Charles Kusi Appiah, Head of the Business and Economic Bureau at the Ghana Union of Traders’ Associations (GUTA), advised that unnecessary forex holdings should be liquidated.
Speaking on Joy News’ PM Express Business Edition on Thursday, May 8, Mr. Kusi Appiah highlighted the current market trajectory that indicates sustained appreciation of the cedi against major international currencies.
“If you don’t have anything to do with that forex, liquidate it,” he warned, emphasizing that retaining foreign currency in the current climate could result in significant losses.
He recounted an encounter with a concerned individual seeking guidance. “Someone called me today asking, ‘What am I supposed to do? I’m holding forex. Are we going to see a downtrend of forex?’ Of course, yes,” he responded.
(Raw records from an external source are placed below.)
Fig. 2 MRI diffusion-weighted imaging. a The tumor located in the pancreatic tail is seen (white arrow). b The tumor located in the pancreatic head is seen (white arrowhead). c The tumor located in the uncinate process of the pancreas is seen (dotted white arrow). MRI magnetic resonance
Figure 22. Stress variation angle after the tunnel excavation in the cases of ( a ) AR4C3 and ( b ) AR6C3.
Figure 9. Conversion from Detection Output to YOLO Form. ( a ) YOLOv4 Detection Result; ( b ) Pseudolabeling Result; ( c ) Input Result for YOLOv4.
He argued that continuing to hold on to dollars or other foreign currencies when there is no pressing need for them defies economic logic. “The trajectory shows that the cedi is day in and day out, gaining strength. So it doesn’t make economic sense for you to hold on to something you are losing every day.”
Mr. Kusi Appiah acknowledged that in the past, many traders relied on foreign exchange as a safety net amid volatility in the local currency. “People put their trust in forex when the cedi, the local currency, is not doing well and the forex becomes the store of value,” he said.
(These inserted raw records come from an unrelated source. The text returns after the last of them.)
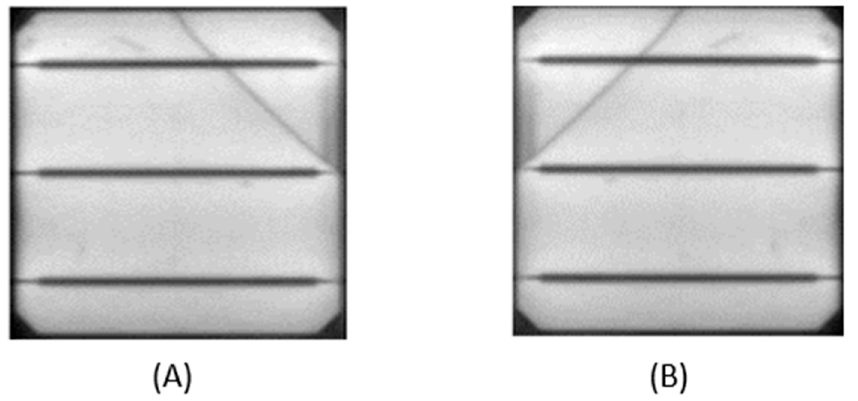
Figure 3. Horizontal flipping ( A ) input ( B ) output.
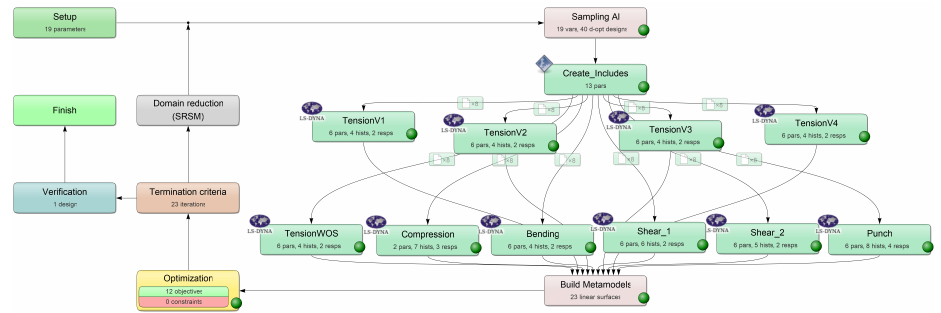
Figure 8. LS-OPT flowchart of material card calibration for the virtual experiment dataset (1 Step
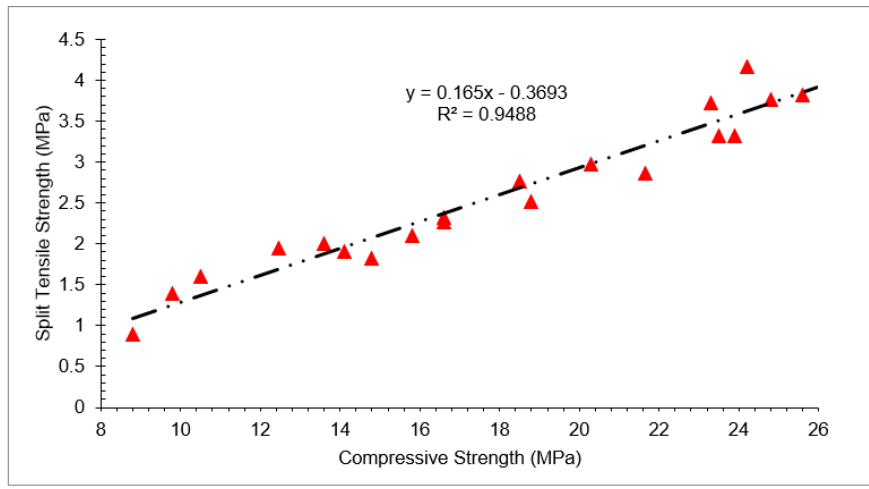
Figure 13. Correlation between compressive and split tensile strength (7, 28 and 56 days).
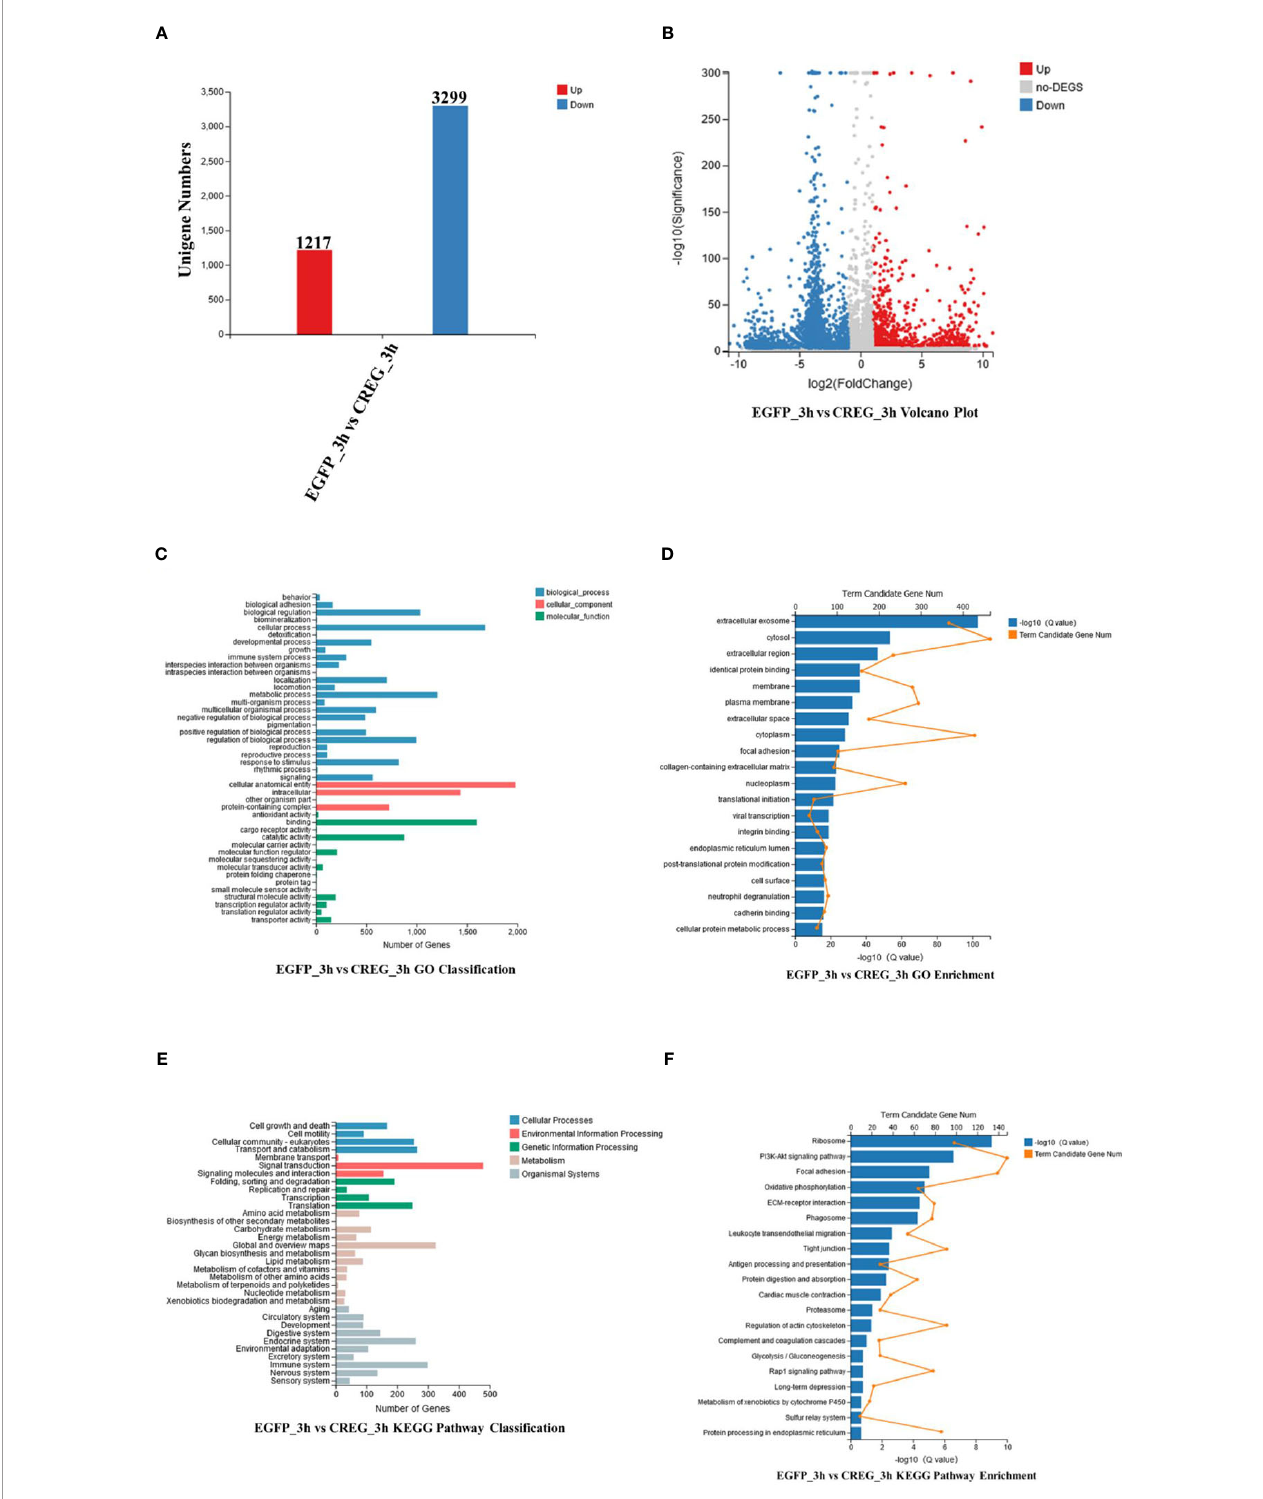
FIGURE 4 | Functional analyses of differentially expressed genes (DEGs) from transcriptomic data. (A) Statistical histogram, (B) volcano plot, (C) GO classi fi cation, (D) GO enrichment, (E) KEGG pathway classi fi cation, and (F) KEGG pathway enrichment of DEGs. Differentially expressed genes based on adjusted false-discovery rate (FDR) ≤ 0.001 and log 2FC ≥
“Everybody wants to reference their investments. And when you are in an environment where predictability becomes a challenge, you always want to see what you can do to protect your gains.”
However, with reduced demand for foreign currency in international trade and a stable local currency environment, he believes those old assumptions no longer apply. “Now, forex demand has reduced when it comes to international trade, and the cedi is appreciating. Why do you then hold on to forex when you are losing value?”
Mr. Kusi Appiah credited government initiatives such as the Gold for Oil programme—referred to as GoldBod—for easing pressure on forex demand. “With the introduction of the GoldBod, where most international transactions use gold, the demand for forex has reduced. Therefore, there’s no need for one to hold forex for any transaction.”
He noted that many GUTA members have already started adjusting their financial strategies in line with these shifts. “Yes, the opposite has occurred. Now, the confidence is that the local currency is strong enough to be the store of value, so I don’t need to hold forex. That is what accounts for the things that we see now.”
He attributed the recent stability of the cedi partly to this decline in speculative demand. “When the dynamics have changed and you can see that there’s no need to hold on to it, the forex demand reduces. And that is accounting for the downward trend of forex in our market.”
To further protect their earnings, Mr. Kusi Appiah encouraged traders to consider alternative forms of investment. “There are other investment options—probably the gold coin—that you can invest in so that you don’t lose totally.”
Concluding his remarks, he issued a reminder about the risks of speculation. “When forex outperforms cedis, our working capital gets depleted. But if the cedi is now stable and strong, then it’s time to rethink. Liquidate what you don’t need.”